Hayırsever kimliği ile ilgili de son dönemlerde dikkat çeken Kılıç “ İnsanlara yardım etmenin çeşitli yolları var. örneğin burs gibi. Ben eğitim döneminin başında 71 Kırıkkaleliye burs çalışması başlattım. Aslında ben zaten burs veren biriyim. Ama kime veriyordum yakın çevreme. Baktım bir süre sonra hep aynı kişiler. Düşündüm ve bir sayı belirledim. İlimizi simgelemesi açısından 71 dedik. Bir takım kriterler koydum. Nüfus kağıdında doğum yeri Kırıkkale yazacak. İlk defa üniversiteye gidecek. İhtiyaç sahibi olacak. Tüm bunlar eşit olduğunda da kız çocuğunu tercih ettik. Bunu 500 lira ile başladık. Seneye artıracağız. Yine ilk defa üniversiteyi kazanan kişiye vereceğiz. 1800 kişi başvuruda bulundu. Elemeler sonrası 71’e düşürdük. Eş dost tanıdık yakını diye bakmadık. Tamamen kriterler üzerinden gittik. Yeri geldi en yakınımızın talebini şartları uymadığı için kabul etmedik. Gerçek ihtiyaç sahibi olsun istedik. 2-3 kişi haricinde burs verdiklerimi ailelerini tanımıyorum. İnşallah bunda da başarılı oluruz.” temennisinde bulundu.
Kırıkkale’ye geçtiğimiz yıl açtığı Çorba Evi hakkında da açıklamada bulunan Kılıç “ Bir insanın kılığına kıyafetine bakarak aç mı tok mu bilemezsiniz. Ben yoklukla büyüdüm. Saç olduğum zamanlar oldu. Cebimizde bir çorba parası dahi olmayan günler yaşadık. Serde de delikanlılık vardı bir yakınımızdan gidip para da isteyemiyorduk. Ama kılık kıyafetimize bakan bizim karnımızın aç olduğunu hiç düşünmezdi. Çorba Evi bu mantıktan yola çıkılmış bir hadise. Orada zengin, fakir, genç yaşlı ayırım olmaksızın gelen herkese ücretsiz çorba ikramında bulunuyoruz.
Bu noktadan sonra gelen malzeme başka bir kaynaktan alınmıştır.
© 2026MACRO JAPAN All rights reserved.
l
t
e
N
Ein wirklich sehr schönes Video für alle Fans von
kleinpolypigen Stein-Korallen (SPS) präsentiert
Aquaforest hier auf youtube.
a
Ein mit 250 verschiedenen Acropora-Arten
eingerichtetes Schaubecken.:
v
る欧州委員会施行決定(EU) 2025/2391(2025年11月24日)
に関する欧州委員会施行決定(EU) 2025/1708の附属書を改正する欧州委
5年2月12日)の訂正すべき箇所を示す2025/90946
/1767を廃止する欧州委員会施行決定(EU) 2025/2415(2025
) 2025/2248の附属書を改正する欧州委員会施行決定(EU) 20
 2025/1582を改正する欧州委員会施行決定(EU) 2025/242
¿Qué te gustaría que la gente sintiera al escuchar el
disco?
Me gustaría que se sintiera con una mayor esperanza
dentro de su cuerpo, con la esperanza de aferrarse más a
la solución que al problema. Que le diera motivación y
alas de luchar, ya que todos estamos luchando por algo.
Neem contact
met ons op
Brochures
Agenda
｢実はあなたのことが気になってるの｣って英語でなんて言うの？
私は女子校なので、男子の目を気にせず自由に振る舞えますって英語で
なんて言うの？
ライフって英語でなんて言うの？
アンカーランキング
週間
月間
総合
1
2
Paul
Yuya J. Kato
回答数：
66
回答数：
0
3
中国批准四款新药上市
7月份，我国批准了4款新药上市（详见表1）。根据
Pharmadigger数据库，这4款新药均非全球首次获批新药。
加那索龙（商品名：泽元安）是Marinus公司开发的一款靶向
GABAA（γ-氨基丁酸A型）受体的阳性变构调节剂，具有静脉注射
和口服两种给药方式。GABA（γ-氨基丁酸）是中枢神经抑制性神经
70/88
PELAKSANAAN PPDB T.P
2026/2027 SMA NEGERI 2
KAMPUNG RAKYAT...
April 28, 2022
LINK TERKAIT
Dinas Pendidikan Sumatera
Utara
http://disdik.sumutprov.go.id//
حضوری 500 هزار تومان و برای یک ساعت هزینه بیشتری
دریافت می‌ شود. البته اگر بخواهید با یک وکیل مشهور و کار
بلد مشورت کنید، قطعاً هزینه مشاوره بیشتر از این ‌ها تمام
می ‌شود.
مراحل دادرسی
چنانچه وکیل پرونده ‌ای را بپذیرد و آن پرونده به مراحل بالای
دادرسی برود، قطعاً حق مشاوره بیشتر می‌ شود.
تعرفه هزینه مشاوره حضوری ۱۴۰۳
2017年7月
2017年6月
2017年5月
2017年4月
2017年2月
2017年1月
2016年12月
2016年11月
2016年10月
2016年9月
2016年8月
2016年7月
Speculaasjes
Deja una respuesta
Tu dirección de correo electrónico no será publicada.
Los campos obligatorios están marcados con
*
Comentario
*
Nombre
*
Salgın nedeniyle şuan kapalı ama inşallah yeniden açılacak. AK Partili bir vekil dostumuz basından bunu görmüş. Salgından sonra o da kendi ilinde aynısını uygulayacak. Eğer birilerini bu anlamda teşvik edebildiysek, karnı aç olup içecek bir çorba bulamayan bir kardeşimize sıcak bir çorba ikram edebiliyor ve Allah razı olsun duasını alabiliyorsak bu bize yetiyor. “ duygularını paylaştı.